Recorded data:
━━━

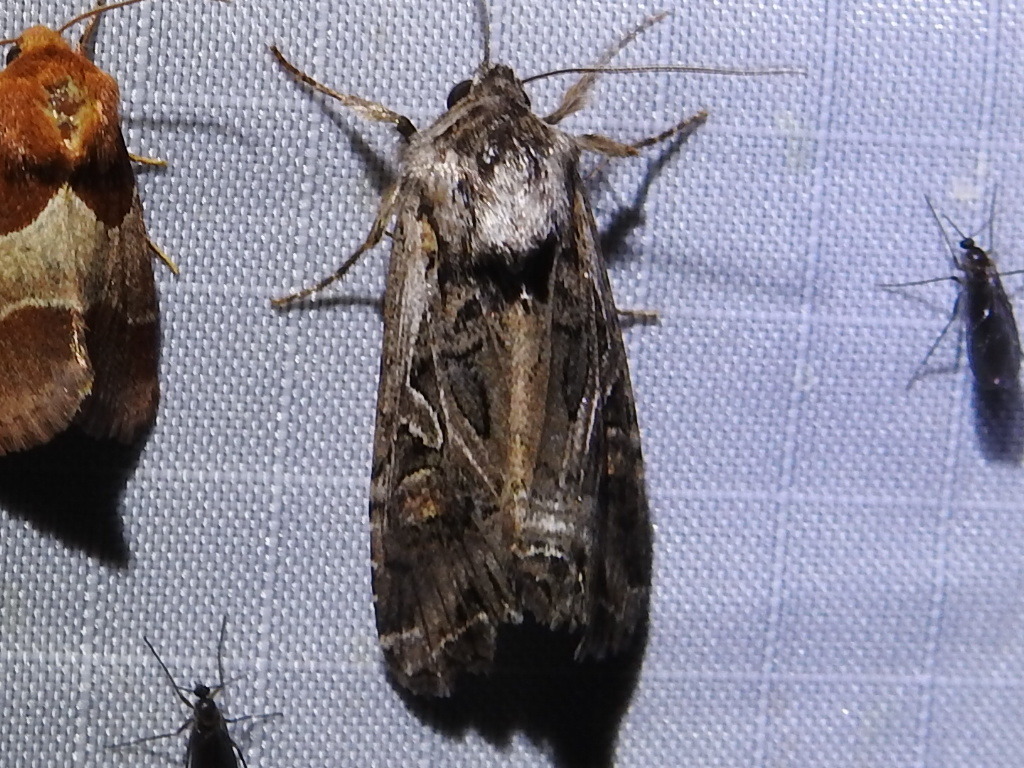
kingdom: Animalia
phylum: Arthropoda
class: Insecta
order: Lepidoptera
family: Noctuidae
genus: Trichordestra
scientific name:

━━━

# Given problem
Put every line of the data above into a numbered list, leaving out blank lines and the pictures.

# Written solution
1. kingdom: Animalia
2. phylum: Arthropoda
3. class: Insecta
4. order: Lepidoptera
5. family: Noctuidae
6. genus: Trichordestra
7. scientific name:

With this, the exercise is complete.